- Associated Press - Sunday, March 18, 2012

LONDON (AP) - Bolton player Fabrice Muamba was still fighting for his life in intensive care on Sunday night, remaining in critical condition a day after collapsing during a match because of a cardiac arrest.

The 23-year-old midfielder’s heart only started beating on its own when he arrived at a London hospital on Saturday night from Tottenham’s ground, medics said.

Amid an outpouring of global concern for Muamba’s health _ from FIFA executives to players at rival clubs _ members of the Bolton management team, relatives and friends visited him at London Chest Hospital.

“God is in control,” Muamba’s fiancee, Shauna Magunda, posted on her Twitter account. “Please keep praying for fmuamba its really helping I can feel it.”

About 24 hours after Muamba collapsed to the field during a game televised to a worldwide audience, Bolton said he remained anesthetized.

“Everybody is praying for Fabrice, which is very important, and that has been a real source of strength to the family,” Bolton manager Owen Coyle said outside the hospital. “It’s great to be talented at football but it is more important to be a genuinely nice man, and Fabrice is that.
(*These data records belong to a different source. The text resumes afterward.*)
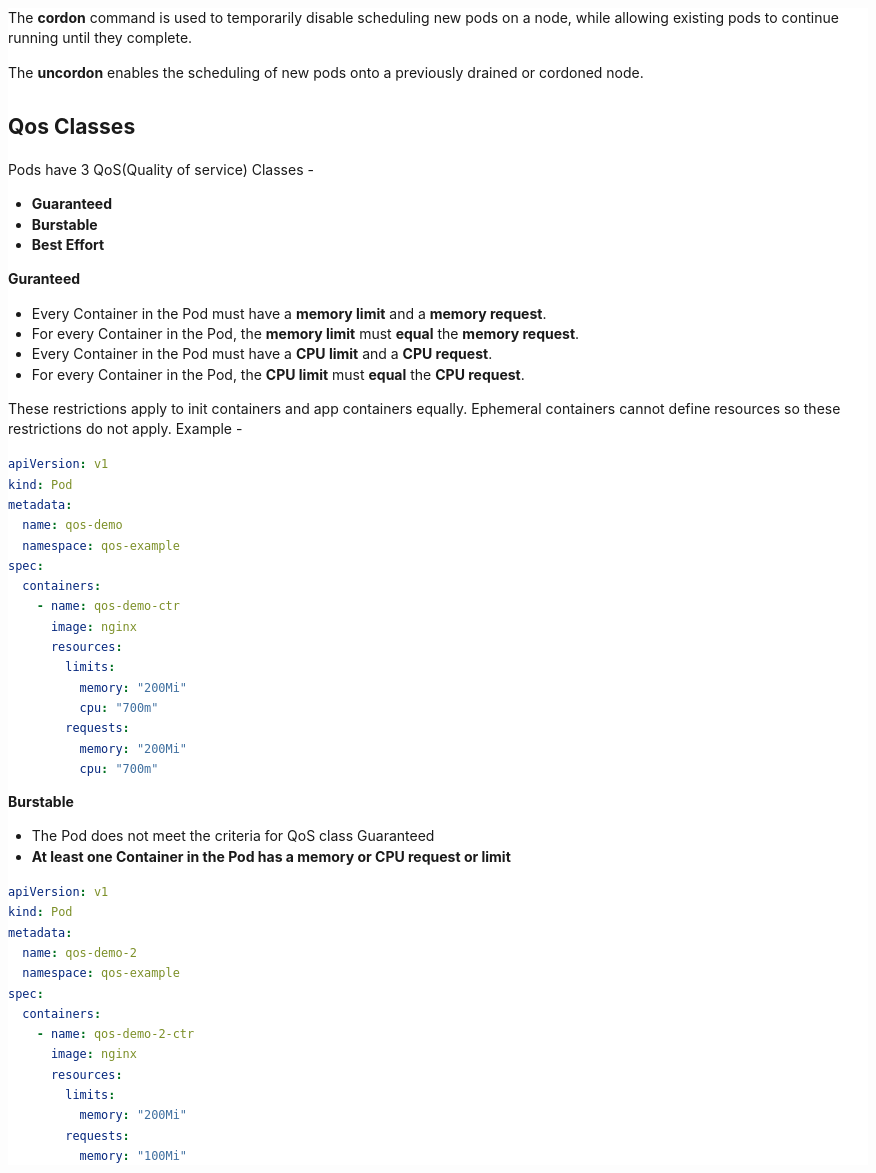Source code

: The **cordon** command is used to temporarily disable scheduling new pods on a node, while allowing existing pods to continue running until they complete.

The **uncordon** enables the scheduling of new pods onto a previously drained or cordoned node.

## Qos Classes

Pods have 3 QoS(Quality of service) Classes -

- **Guaranteed**
- **Burstable**
- **Best Effort**

**Guranteed**

- Every Container in the Pod must have a **memory limit** and a **memory request**.
- For every Container in the Pod, the **memory limit** must **equal** the **memory request**.
- Every Container in the Pod must have a **CPU limit** and a **CPU request**.
- For every Container in the Pod, the **CPU limit** must **equal** the **CPU request**.

These restrictions apply to init containers and app containers equally. Ephemeral containers cannot define resources so these restrictions do not apply.
Example -

```yml
apiVersion: v1
kind: Pod
metadata:
  name: qos-demo
  namespace: qos-example
spec:
  containers:
    - name: qos-demo-ctr
      image: nginx
      resources:
        limits:
          memory: "200Mi"
          cpu: "700m"
        requests:
          memory: "200Mi"
          cpu: "700m"
```

**Burstable**

- The Pod does not meet the criteria for QoS class Guaranteed
- **At least one Container in the Pod has a memory or CPU request or limit**

```yml
apiVersion: v1
kind: Pod
metadata:
  name: qos-demo-2
  namespace: qos-example
spec:
  containers:
    - name: qos-demo-2-ctr
      image: nginx
      resources:
        limits:
          memory: "200Mi"
        requests:
          memory: "100Mi"
```
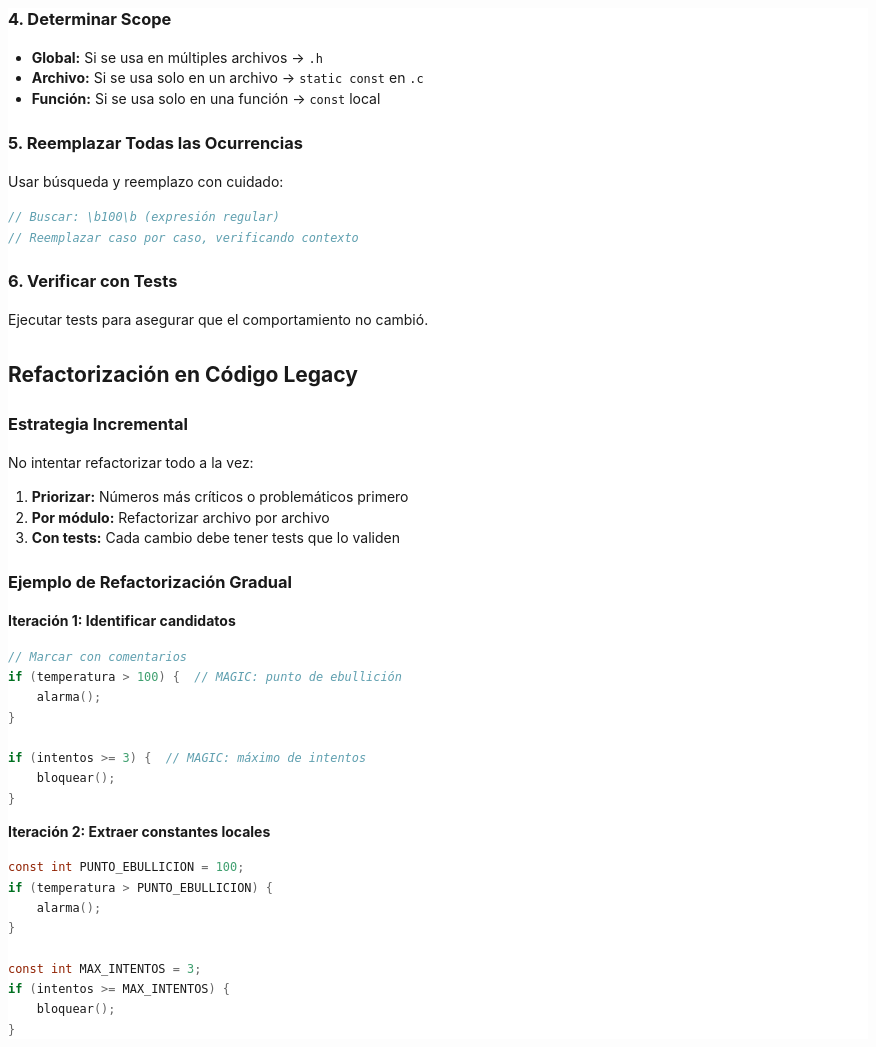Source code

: ### 4. Determinar Scope

- **Global:** Si se usa en múltiples archivos → `.h`
- **Archivo:** Si se usa solo en un archivo → `static const` en `.c`
- **Función:** Si se usa solo en una función → `const` local

### 5. Reemplazar Todas las Ocurrencias

Usar búsqueda y reemplazo con cuidado:

```c
// Buscar: \b100\b (expresión regular)
// Reemplazar caso por caso, verificando contexto
```

### 6. Verificar con Tests

Ejecutar tests para asegurar que el comportamiento no cambió.

## Refactorización en Código Legacy

### Estrategia Incremental

No intentar refactorizar todo a la vez:

1. **Priorizar:** Números más críticos o problemáticos primero
2. **Por módulo:** Refactorizar archivo por archivo
3. **Con tests:** Cada cambio debe tener tests que lo validen

### Ejemplo de Refactorización Gradual

**Iteración 1: Identificar candidatos**

```c
// Marcar con comentarios
if (temperatura > 100) {  // MAGIC: punto de ebullición
    alarma();
}

if (intentos >= 3) {  // MAGIC: máximo de intentos
    bloquear();
}
```

**Iteración 2: Extraer constantes locales**

```c
const int PUNTO_EBULLICION = 100;
if (temperatura > PUNTO_EBULLICION) {
    alarma();
}

const int MAX_INTENTOS = 3;
if (intentos >= MAX_INTENTOS) {
    bloquear();
}
```

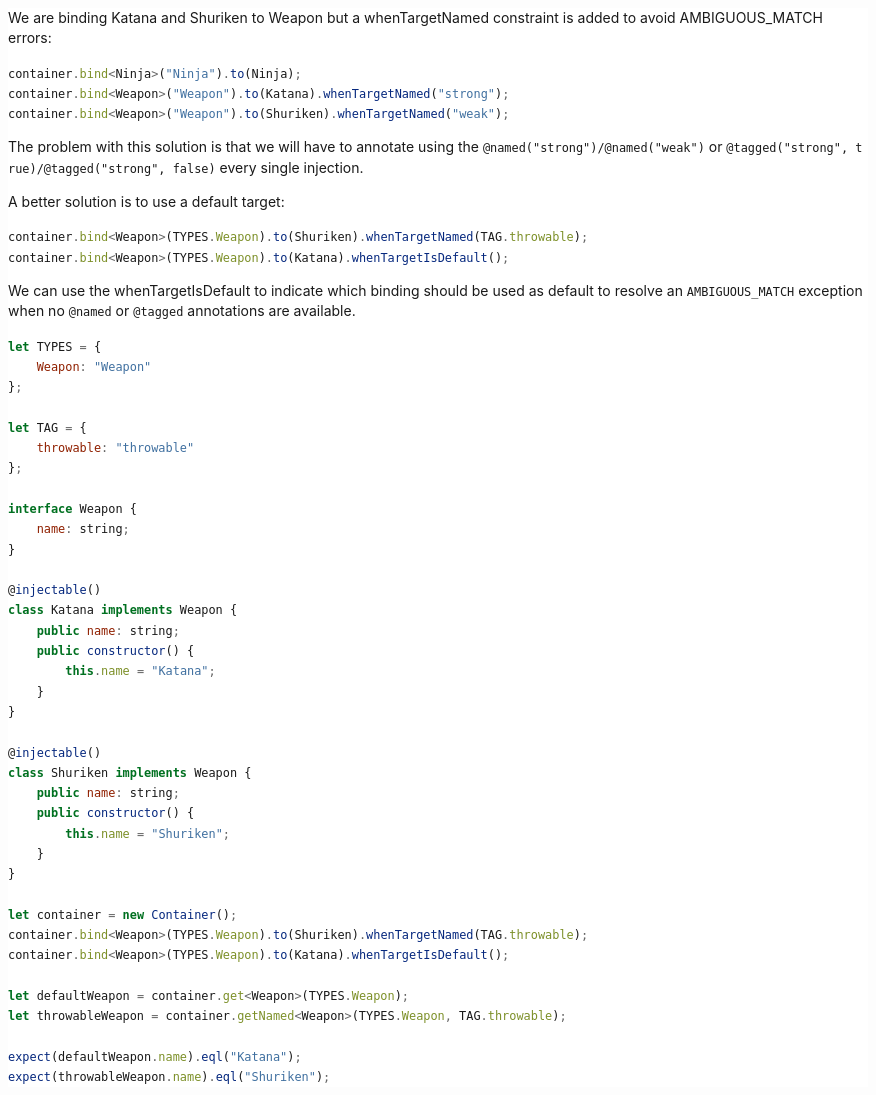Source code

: We are binding Katana and Shuriken to Weapon but a whenTargetNamed constraint is added to avoid AMBIGUOUS_MATCH errors:

```js
container.bind<Ninja>("Ninja").to(Ninja);
container.bind<Weapon>("Weapon").to(Katana).whenTargetNamed("strong");
container.bind<Weapon>("Weapon").to(Shuriken).whenTargetNamed("weak");
```

The problem with this solution is that we will have to annotate using the `@named("strong")/@named("weak")` or `@tagged("strong", true)/@tagged("strong", false)` every single injection.

A better solution is to use a default target:

```js
container.bind<Weapon>(TYPES.Weapon).to(Shuriken).whenTargetNamed(TAG.throwable);
container.bind<Weapon>(TYPES.Weapon).to(Katana).whenTargetIsDefault();
```

We can use the whenTargetIsDefault to indicate which binding should be used as default to resolve an `AMBIGUOUS_MATCH` exception when no `@named` or `@tagged` annotations are available.

```js
let TYPES = {
    Weapon: "Weapon"
};

let TAG = {
    throwable: "throwable"
};

interface Weapon {
    name: string;
}

@injectable()
class Katana implements Weapon {
    public name: string;
    public constructor() {
        this.name = "Katana";
    }
}

@injectable()
class Shuriken implements Weapon {
    public name: string;
    public constructor() {
        this.name = "Shuriken";
    }
}

let container = new Container();
container.bind<Weapon>(TYPES.Weapon).to(Shuriken).whenTargetNamed(TAG.throwable);
container.bind<Weapon>(TYPES.Weapon).to(Katana).whenTargetIsDefault();

let defaultWeapon = container.get<Weapon>(TYPES.Weapon);
let throwableWeapon = container.getNamed<Weapon>(TYPES.Weapon, TAG.throwable);

expect(defaultWeapon.name).eql("Katana");
expect(throwableWeapon.name).eql("Shuriken");
```

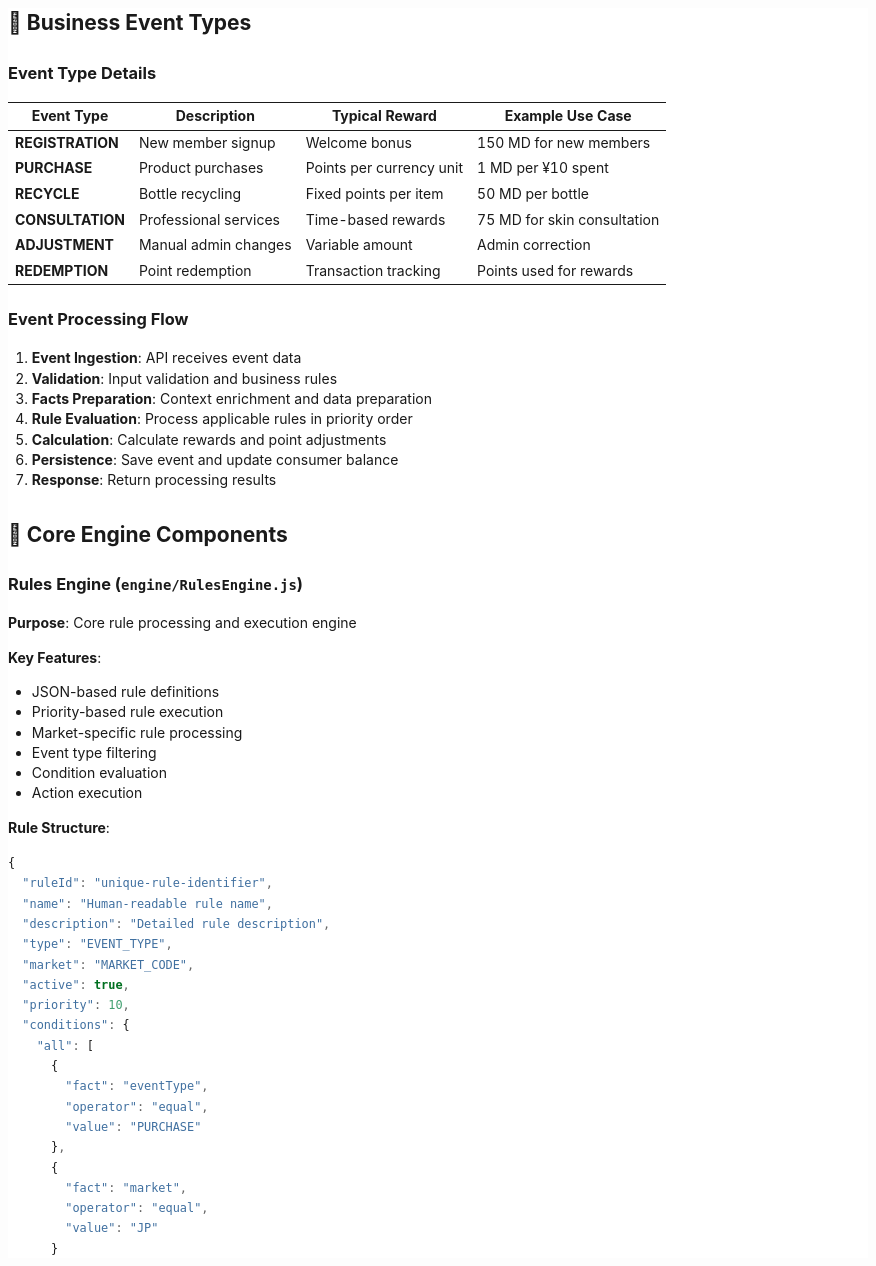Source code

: ## 🎯 Business Event Types

### Event Type Details

| Event Type | Description | Typical Reward | Example Use Case |
|------------|-------------|----------------|------------------|
| **REGISTRATION** | New member signup | Welcome bonus | 150 MD for new members |
| **PURCHASE** | Product purchases | Points per currency unit | 1 MD per ¥10 spent |
| **RECYCLE** | Bottle recycling | Fixed points per item | 50 MD per bottle |
| **CONSULTATION** | Professional services | Time-based rewards | 75 MD for skin consultation |
| **ADJUSTMENT** | Manual admin changes | Variable amount | Admin correction |
| **REDEMPTION** | Point redemption | Transaction tracking | Points used for rewards |

### Event Processing Flow

1. **Event Ingestion**: API receives event data
2. **Validation**: Input validation and business rules
3. **Facts Preparation**: Context enrichment and data preparation
4. **Rule Evaluation**: Process applicable rules in priority order
5. **Calculation**: Calculate rewards and point adjustments
6. **Persistence**: Save event and update consumer balance
7. **Response**: Return processing results

## 🔧 Core Engine Components

### Rules Engine (`engine/RulesEngine.js`)

**Purpose**: Core rule processing and execution engine

**Key Features**:
- JSON-based rule definitions
- Priority-based rule execution
- Market-specific rule processing
- Event type filtering
- Condition evaluation
- Action execution

**Rule Structure**:
```javascript
{
  "ruleId": "unique-rule-identifier",
  "name": "Human-readable rule name",
  "description": "Detailed rule description",
  "type": "EVENT_TYPE",
  "market": "MARKET_CODE",
  "active": true,
  "priority": 10,
  "conditions": {
    "all": [
      {
        "fact": "eventType",
        "operator": "equal",
        "value": "PURCHASE"
      },
      {
        "fact": "market",
        "operator": "equal",
        "value": "JP"
      }
```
We certainly hope he comes through this.

“Our concern is Fabrice and Fabrice only, and that’s what all our energy is going into _ hopefully a happy outcome.”

Muamba collapsed near the midfield line in the 41st minute of an FA Cup quarterfinal at White Hart Lane, and paramedics immediately began trying to revive him.

“Fabrice received prolonged resuscitation at the ground and on route to the London Chest Hospital, where his heart eventually started working,” Bolton said in a joint statement with the hospital on Sunday. “As is normal medical practice, Fabrice remains anesthetized in intensive care and will be for at least 24 hours.”

That rapid treatment was available at White Hart Lane was the result of changes brought in following a serious head injury to Chelsea goalkeeper Petr Cech in 2006. Paramedics and an ambulance are now required at matches.

There was uncertainty about the causes of the cardiac arrest for Muamba, who was described by former Birmingham manager Steve Bruce as “one of the fittest players I have managed.”

The Professional Footballers’ Association said there are annual heart screenings for soccer players.

“While we have been able to pick up quite a number (of heart defects) and then been able to put them right, it is not always possible,” PFA chief executive Gordon Taylor told The Associated Press. “This sometimes happens to young men and women who would be the last people you would think about having such a defect, and then suddenly it is found out.”

Dr. Graham Stuart, a Football Association-accredited cardiologist, said detecting heart defects can be problematic.

“Usually in these cases the reason for this happening is something to do with a heart muscle problem or there is a weakness in the heart muscle,” he said. “It could also be a primary arrhythmia disorder _ that is where there is an irregularity in the heart of the ionic channels.”